Isner had looked vulnerable for most of the week and was finally put to the sword by Roger-Vasselin but it took much longer than it really should have done for the Frenchman who finally won 6-4 4-6 6-4. A break in the opening game of the match was enough for Roger-Vasselin who dropped just five points on serve in what was a very comfortable first set. He had opportunities to take a second break but would fail to convert a 15-40, a theme that would continue throughout the match although ultimately did not prove to be fatal.

With Isner manufacturing very little on return, Roger-Vasselin’s early break looked to have been enough to close the match – especially when he then moved to 15-40 on the next Isner service game but would see five break points not taken. By staying in touch, Isner kept the pressure on the Frenchman who had never made an ATP final before and it told as he served at 4-3. Down 30-40, Roger-Vasselin served a double fault as the set went back on serve. From 0-15 and 15-30 in the following service game, Isner held and would then go on to break for the second time running to take the set and force a decider.

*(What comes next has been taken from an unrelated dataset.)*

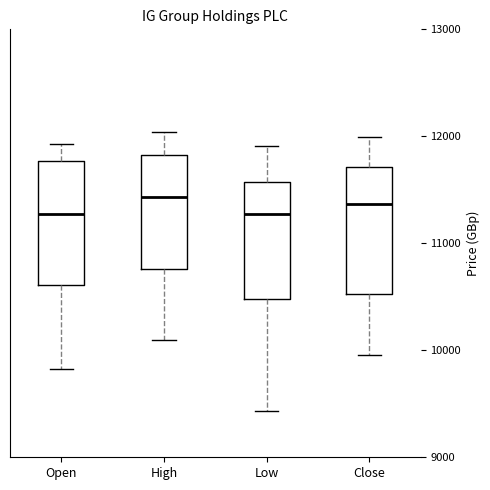

Reading left to right, transcribe this box plot: for each box, give where its median line is, the range the box spans, and where its two whiskers end, as read against the y-axis. The values are not printed on the chart, so give them approximately, as read against the axis.

Open: median 11300, box 10600 to 11800, whiskers 9800 to 11900
High: median 11400, box 10800 to 11800, whiskers 10100 to 12000
Low: median 11300, box 10500 to 11600, whiskers 9400 to 11900
Close: median 11400, box 10500 to 11700, whiskers 10000 to 12000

The momentum seemed all with Isner as he served first in the final set but it would all switch back as he dropped serve to open a set for the second time in the match. He had four opportunities to break immediately back but Roger-Vasselin held his nerve to open up a 2-0 lead and when he opened up a 0-40 on the next Isner game, they felt like ‘virtual’ match points. Even when out of form, Isner has the ability to remove 0-40 deficits very quickly with the help of that big serve and he did just that to hold. Isner had the opportunity to get back on serve again at 1-2  but would fail to do so. He saw no more opportunities from that point onwards as a Roger-Vasselin settled his nerve and closed out the match with relative comfort dropped just one point on his last two service games.